To sum it all up. She 'kissed' a guy. I left, she asked me not to come back until she figures out how she feels about me. She still maintains contact with the guy, and a month later I am just done.

I tried a session of counseling, but the fact that she cant break off contact with the guy, I told the counselor I wasnt coming back (counselor didnt know that she hadnt broke off contact). My wife, went to her own counselor, and talked with her.

I told my wife I wanted a dissolution. She asked me to please go see her counselor, since she knows everything. I asked her if the counselor knew that she still maintained contact, and what she had to think of it. 

According to her, she said the counselor saw nothing wrong with it, since she is trying to repair the marriage by being in counseling.
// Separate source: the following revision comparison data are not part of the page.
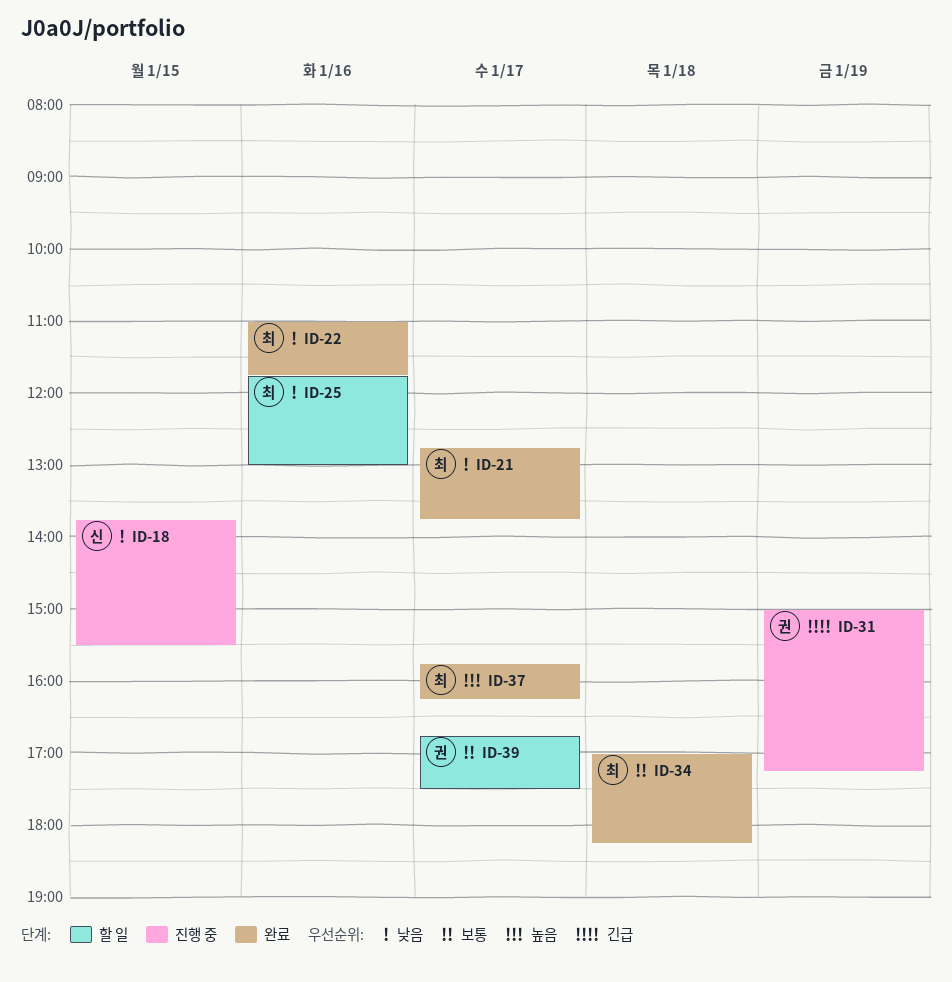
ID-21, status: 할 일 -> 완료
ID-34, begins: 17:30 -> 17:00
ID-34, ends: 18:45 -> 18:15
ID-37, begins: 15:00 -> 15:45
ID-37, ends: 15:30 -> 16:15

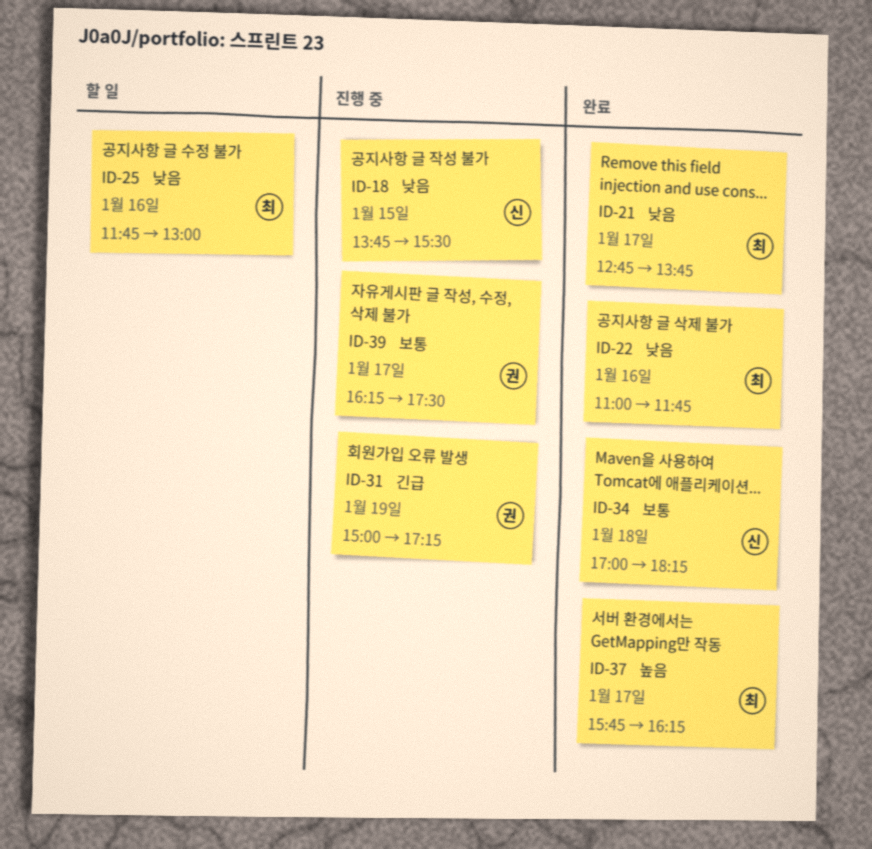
ID-34, owner: 최 -> 신
ID-39, status: 할 일 -> 진행 중
ID-39, begins: 16:45 -> 16:15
Do counselors actually give advice like this or is this bull?


----------



## dobo (Jun 30, 2009)

Not all counselors are pro-marriage. 

Also, early on sometimes counselors feel it is better to keep the person engaged and reach the point where they let go of the other person later than to piss off the client right away by imposing something on them.

You need to continue counseling and to talk about how much it hurts you that she says she wants to work on the marriage but won't give up the other man. How would she feel if the shoe were on the other foot?

When you opt out of the dialog, you're really losing.


----------



## Christianmarriage (Oct 27, 2009)

I would have to say to speak with her counselor. Also I agree that all counselors are not in the business of trying to save marriages.


----------